Suspicious of simplicity, Žižek believes in complicating the answers to even the most basic of questions. But it does seem that one aspect of his paternal ban on “evil” means he expects his boys to tolerate the beliefs and lifestyles of others to some extent. And yet he points out that the notion of tolerance in liberal democracies is a joke.
“One of my formative experiences occurred in Belgrade in the mid-Nineties. I was there secretly to see a friend who was dying and I happened to meet in a cafeteria some people who were murderers, ethnic cleansers.
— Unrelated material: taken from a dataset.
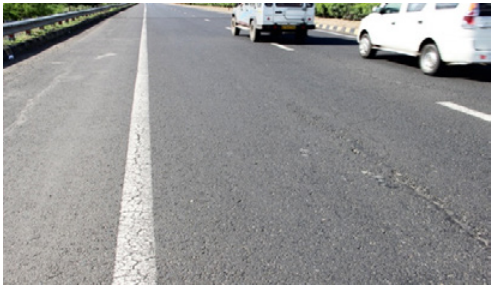
Figure 1. Surface condition evaluation on pavement section NE-1GJ02 at 32.00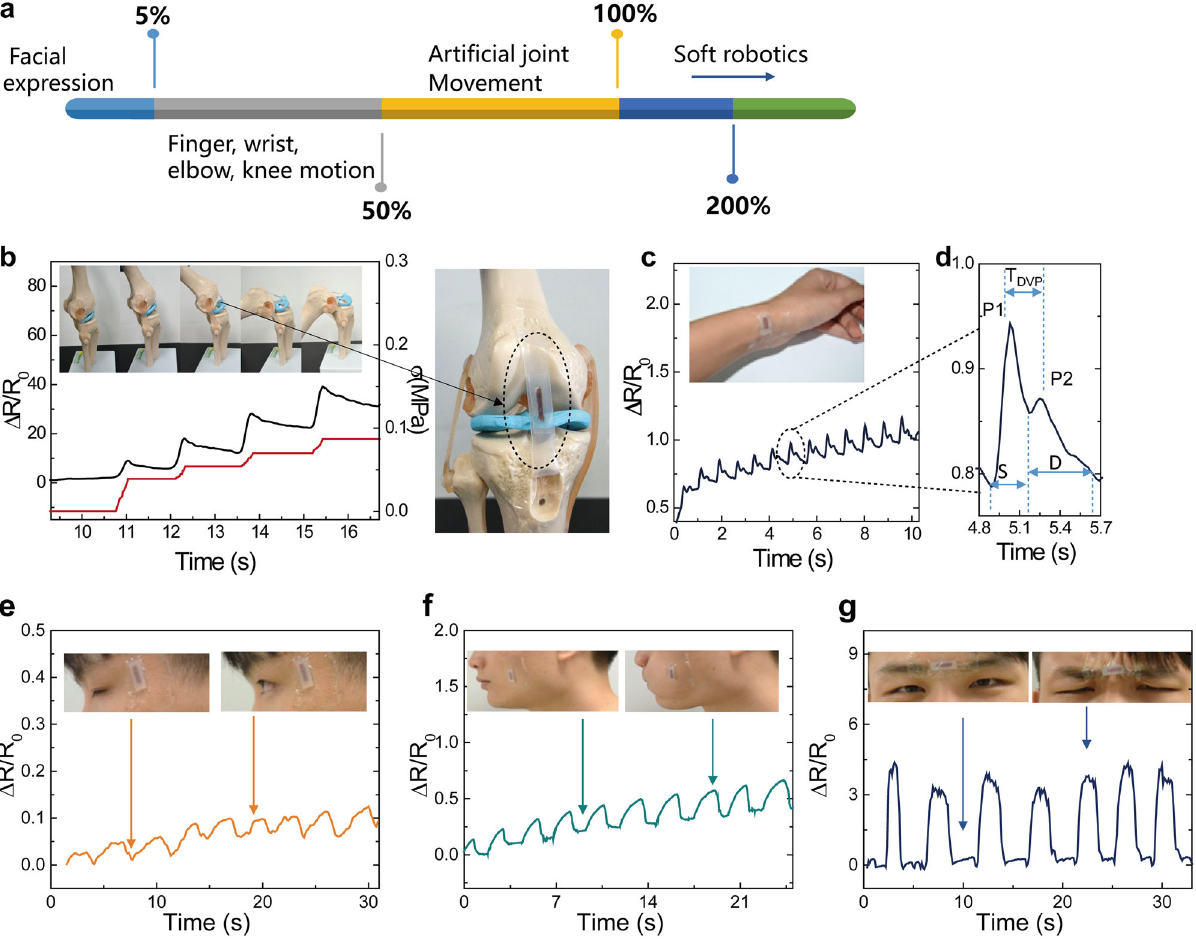
Fig. 5 a Illustration of the human activity and the approximate range of strain scales. b Relative resistance responses of the NMH strain sensor for detecting the bending state of a skeleton knee model (black), and the tensile strength of the NMH strain sensor under different deformations (red). c – g Detection of small-scale human body deformations by the NMH strain sensor: c Relative change in the resistance of the sensor monitoring the pulse on a human wrist. ( d ) A typical pulse waveform is shown on the right. e Eye blinking, f cheek movement, and g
And they totally undermined the assumption that people like them would think that what was wrong with modern society was too many choices, the need for an order. No. For them modern society was too regimented. They said '---- it! In modern society I am not free to rape, to kill, to tell racist jokes.’” He turns this idea on me. “You are a feminist? Yes? Good. You don’t want your feminism to be only 'tolerated’, do you? No!”
It follows that 21st-century fundamentalists do not want their beliefs “tolerated” by a liberalism they want to destroy. “Can we even imagine the change in the Western 'collective psyche’ when (not if but precisely when) some 'rogue nation’ or group obtains a nuclear device, or powerful biological or chemical weapon, and declares its 'irrational’ readiness to risk all in using it?” he writes in Living in End Times. The premise of this wide-ranging, often revelatory, frequently bewildering work is that the global capitalist system is approaching an apocalyptic zero-point.
“Its four riders,” he writes, “are comprised of the ecological crisis, the consequences of the biogenetic revolution, imbalances within the system itself (problems with intellectual property; forthcoming struggles over raw materials, food and water), and the explosive growth of social divisions and exclusions.”
From the ashes, he argues, we should be able to build a new communism. “The standard liberal-conservative argument against communism is that, since it wants to impose on reality an impossible dream, it necessarily ends in terror. What, however, if one should nonetheless insist on taking the risk of enforcing the Impossible onto reality? Even if, in this way, we do not get what we wanted and/or expected, we none the less change the coordinates of what appears as 'possible’ and give birth to something genuinely new.”
But the book offers no clear idea of how its readers might begin to go about doing this. When I ask Zˇizˇek if there are any pointers I’ve missed, he explodes one final time: “I despise the kind of book which tells you how to live, how to make yourself happy! Philosophers have no good news for you at this level! I believe the first duty of philosophy is making you understand what deep s--- you are in!”
Noting with relief that our hour is up, he tells me he must to get back to work on his “megabook” on Hegel. “Because time is running out. I am 61, I have diabetes.”
He holds out a slippery paw and shakes my hand with warmth and vigour. “This is all? My God! Good. Goodbye!”